Rehabilitation Nurse

Career Overview of a Rehabilitation Nurse
Generally, a rehabilitation nurse specializes in assisting patients recovering from a chronic illness or debilitating injury. This assistance includes providing transitional support to patients, their families and primary caregivers throughout the recovery process. The rehabilitation nurse may devise a short-term and long-term treatment plan, depending on the illness or injury.

Education and Certification Requirements
There are several academic avenues available to anyone interested in becoming a rehabilitation nurse.

A registered nurse (RN) or licensed vocational nurse (LVN) may choose to gain on-the-job training in a long-term care or healthcare facility that offers in rehabilitation services. In some cases, a RN may also complete a Master of Science in Rehabilitation Nursing.

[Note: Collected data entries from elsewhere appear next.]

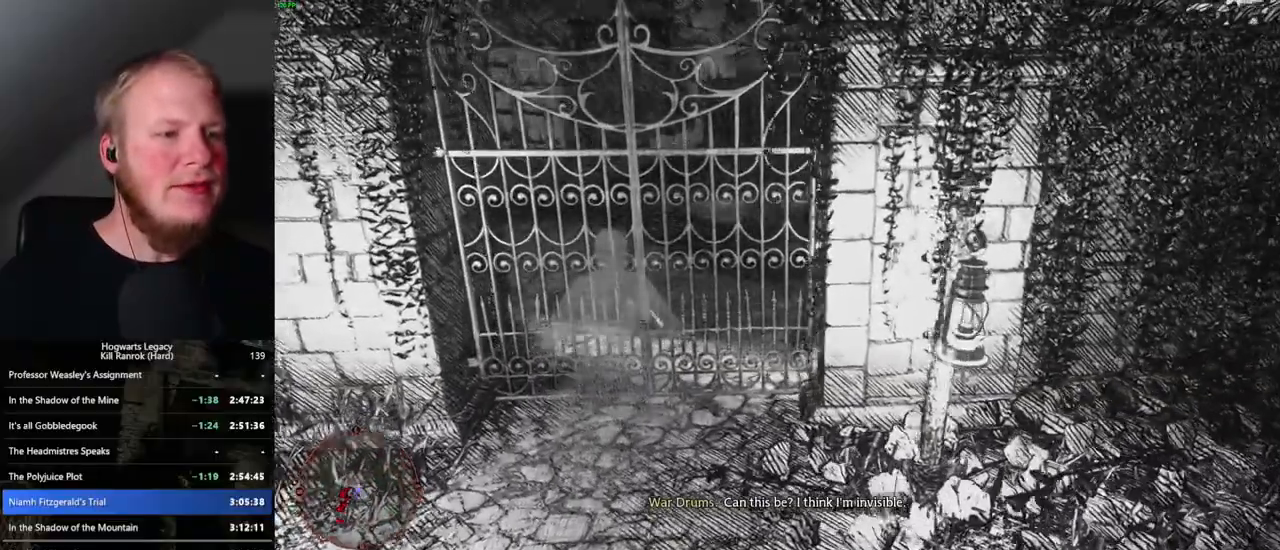
{"keys": ["w"], "mouse": [], "events": []}
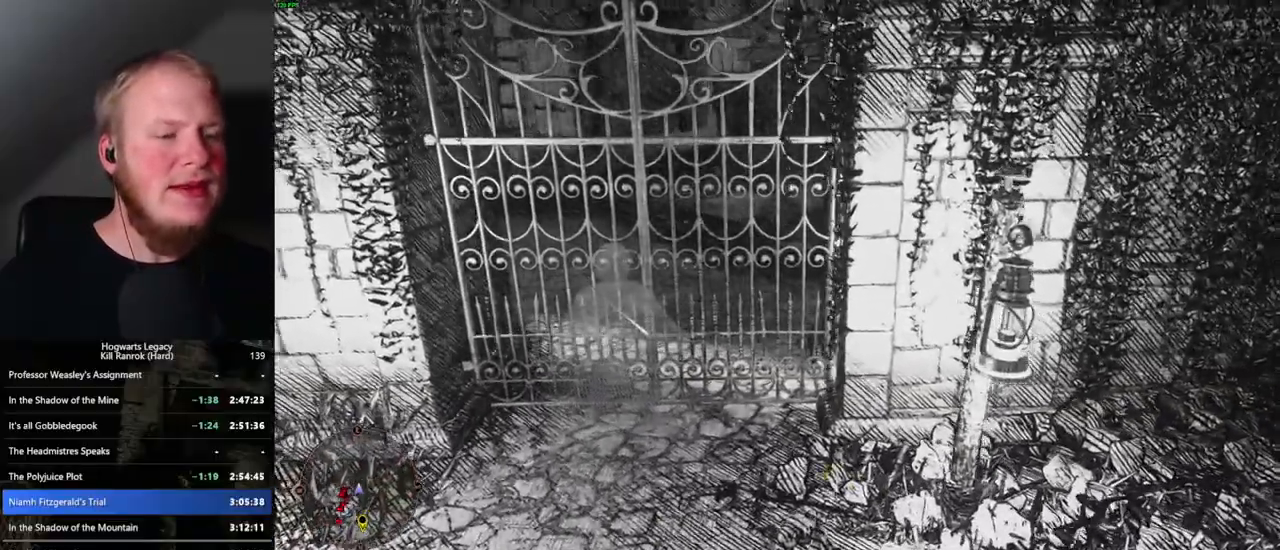
{"keys": ["w"], "mouse": [], "events": []}
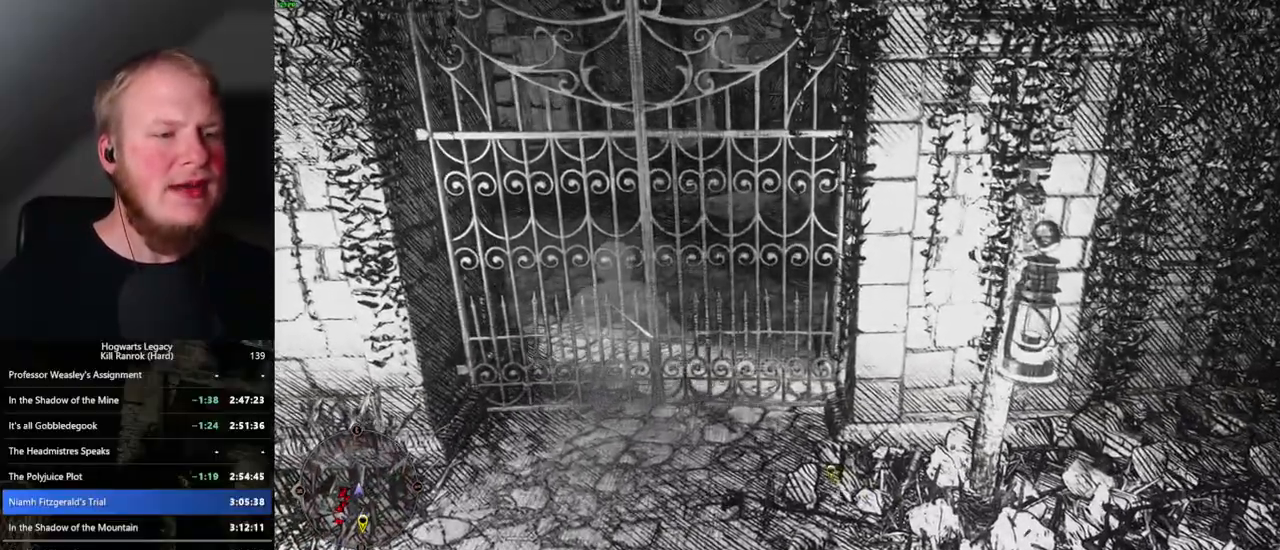
{"keys": ["w"], "mouse": [], "events": [[367, "d", "down"], [450, "d", "up"]]}
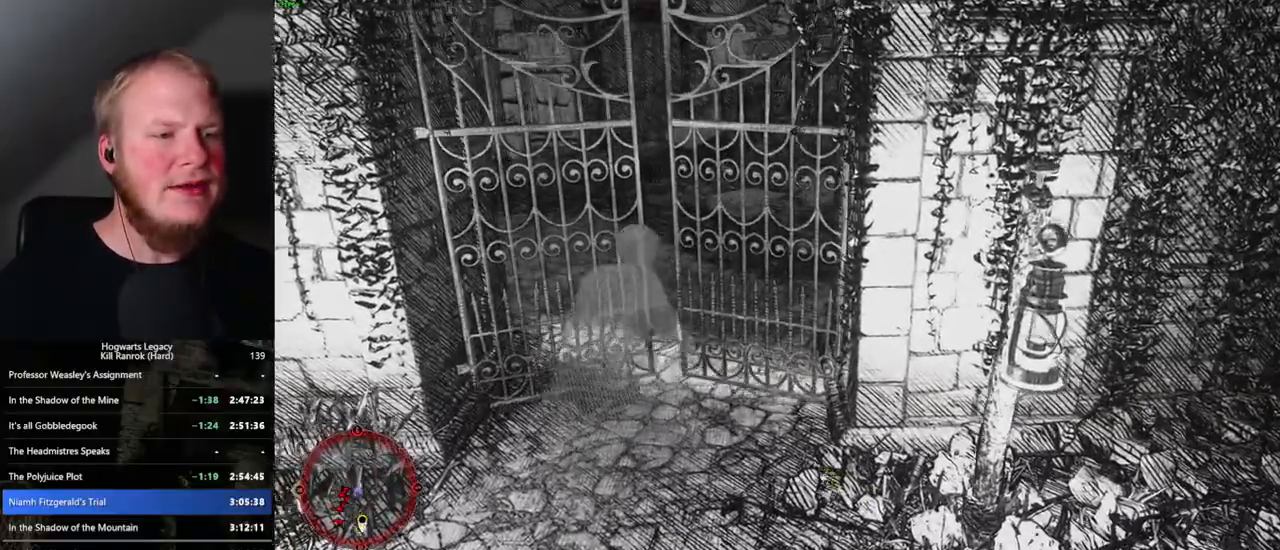
{"keys": ["w"], "mouse": [], "events": []}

Typically, a minimum Bachelor’s of Science in Nursing (BSN) and two years of work experience in a rehabilitation facility is required to sit for a certification exam. This certification is offered through the Association or Rehabilitation Nurses. Known as a Certified Registered Rehabilitation Nurse (CRRN) credential, this gives RNs the designation to practice rehabilitative medicine.

Work Environment for a Rehabilitation Nurse
The philosophy of care in helping patients after an injury or illness guides the work environment for rehabilitation nurses. A primary task is creating individualized treatment plans with rehabilitative goals for patients. Additionally, educating patients and caregivers about restorative care is essential to help patients return to an independent, active lifestyle. Rehabilitation nurses may also collaborate with other healthcare specialists regarding patient care.

This can become a physically demanding job, as many patients are in wheelchairs or using other medical devices that inhibit mobility. The treatment plan takes a holistic approach to meeting the medical, environmental, educational and emotional needs of the patient to achieve full recovery.

On a daily basis, a rehabilitation nurse may work as a case manager, educator, researcher or administrator in a variety of healthcare facilitiess including:

• Acute care
• Medical clinics
• Private practice

Rehabilitation nurses may also work for local schools, home healthcare agencies and hospitals that specialize in rehabilitative services.

Average Salary for a Rehabilitation Nurse
The average salary for a CRRN is $61,000 annually. The actual amount will vary depending on the geographical location and healthcare facility where the rehabilitation nurse is employed.

In some cases, a rehabilitation nurse can earn $70,000 or more annually. Those who practice in a specialized medical condition may earn substantially more.

Career Outlook
The healthcare will continue to see tremendous growth and opportunity as the aging population lives longer and require ongoing care. Specifically, there are a number of factors that will contribute to the growth in career opportunities for rehabilitation nurses. The growing emphasis on preventive care, advances in technology and rehabilitative medicine will lead to many job openings throughout the country.

Similar Nursing Fields
Rehabilitation nurses may work in more specialized areas. Cardiac rehabilitation nurses work with patients who are recovering from a heart attack. A substance abuse rehabilitation nurse works with patients overcoming an addiction to drugs and/or alcohol. Mental illness rehabilitation nurses care for patients in psychiatric wards and other mental health facilities.